Article in German/Dutch set number entity in duckling

Hi Everyone,

My apologies if this topic is already discussed but I wasn’t able to find anything like this. Our problem is the following. In languages like German and Dutch there are articles which are recognized as numbers by entity extractors like duckling. Examples are:

  • Ich möchte ein Seminar buchen (I would like to book a seminar)
  • Ik zou graag een voucher willen kopen (I would like to buy a voucher)

In these examples the bold words are articles which cause duckling to extract a number entity with value 1. In the form which is following on this user utterances we would like to ask for the number of days the seminar would take or the number of rooms that are needed, but the form fills this kind of slots with the number entity that is extracted because of the article.

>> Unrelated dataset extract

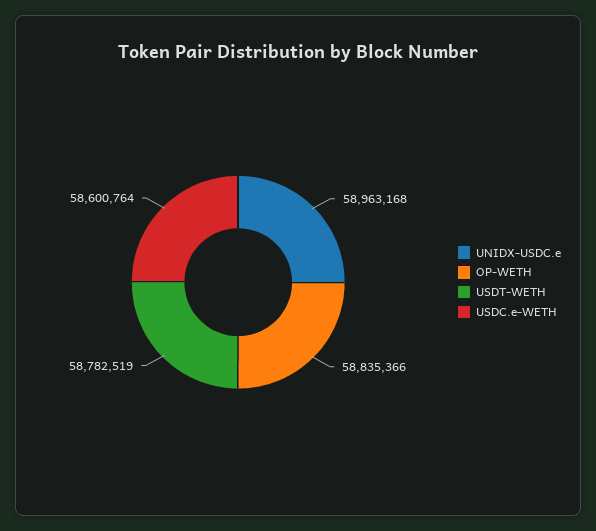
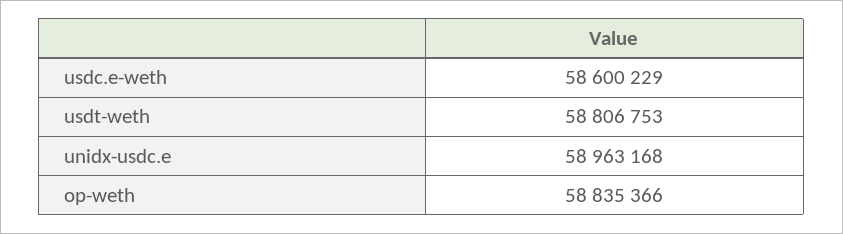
USDT-WETH: 58782519 -> 58806753
USDC.e-WETH: 58600764 -> 58600229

The problem is that we can’t just skip the entity extraction here because we would like to extract numbers if the user gives the number of rooms directly in his utterance like this:

  • Ich möchte ein Seminar buchen und brauche 3 Räume (I would like to book a seminar and I need 3 rooms)

So our question is, is there a nice way to prevent number extraction for articles or is there a workaround for this problem?

Thanks in advance!

You may need a custom action or validate to clean-up after duckling.

Hi Greg,

Thanks for your response! Perhaps I don’t understand you correctly but we have validations running already which are validating the extracted entities for the requested slots like number of people for example.

But the problem here is that we cannot differentiate if we have an actual number which is extracted or if it is just the article of a noun, which should be ignored.

Perhaps it would help if you can elaborate your answer with an example?